Without definitions it's not really all that useful. Government and
others in the political realm tend to redefine words to get the results
wanted.
>> >> Your 'successful' cash for clunkers program seems to be running around
>> >> 33% overhead.http://www.foxnews.com/opinion/2009/...ita-doan-cash/
>> > Great, someone who believes in Fox News and Santa Claus.
>> Sorry, no. But those who believe 'cash for clunkers' is a good program
>> obviously believe in Santa Claus... that the 'toys' come out of the
>> ether or built by elves with magic or whatever that no resources were
>> taken from other people to provide it.
> Oh, the right-wing "taxes are theft" screed.
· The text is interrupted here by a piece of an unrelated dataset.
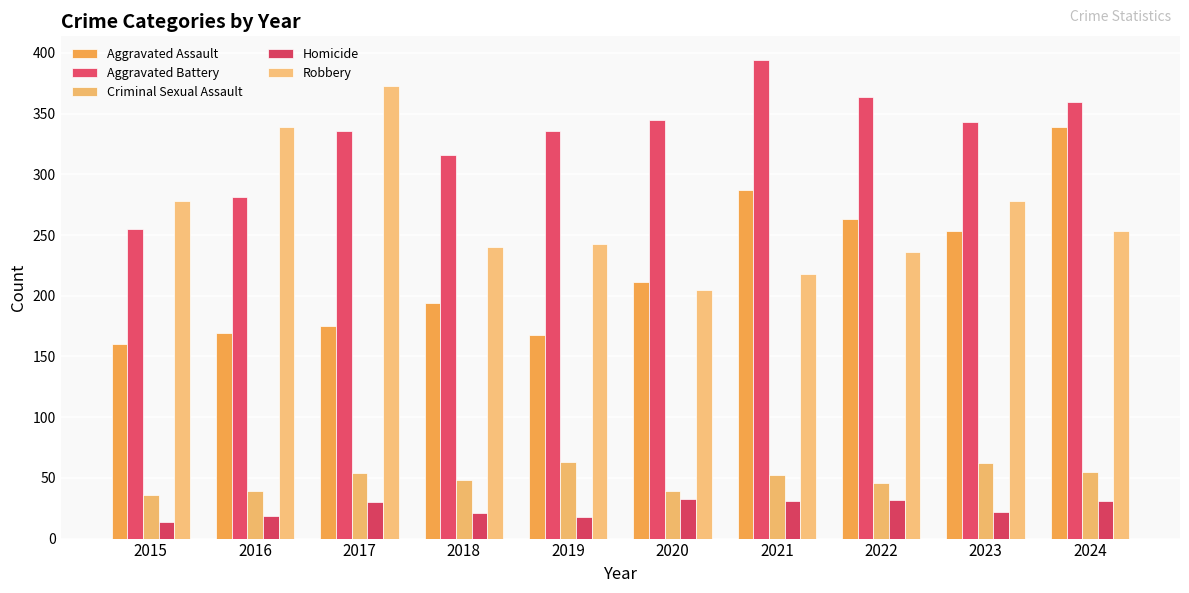

At which label does Criminal Sexual Assault first exceed 52?

2017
Well, Doofus, if you
> don't want to be a part of a society and pay for its upkeep, LEAVE.
look, buying my neighbor a new car or his health care or
his food or his home or anything else isn't the upkeep of
society. It's the degrading of society. Your form of taxes is using the
political means to wealth. That is, taking it from the productive
people using the legal violence of the state. It's hiring thugs to
provide the political 'winners' with booty taken from the political
'losers'. It degrades productive work by making those who do not spend
their time in the political realm the effective slaves or serfs of those
who do. Why should anyone engage in productive work when he instead can
use political 'work' to get what he wants from his neighbors?
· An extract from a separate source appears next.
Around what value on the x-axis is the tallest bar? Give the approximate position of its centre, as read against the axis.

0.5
When political process can be used to provide people with anything they
wish, cars, health care, cheese, whatever, why bother doing anything
else but manipulate the political process? Why should I, or anyone else,
work for a living when by getting a sufficently sized rabble together
and/or appropiate placements of cash can get lots lots more back through
the government? Why serve my fellow man by providing goods and services
at a market price when I can just have my friends in government take the
funds from him and give them to me?
If you think it's the upkeep of society to buy other people goods and
services you are welcome to do that WITH YOUR OWN MONEY, not the money
of other people. (Remember private chairity?) Aggression agianst your
neighbors (pay these new taxes to provide X to other people or go to
prison) is not upkeeping society, it's destroying it.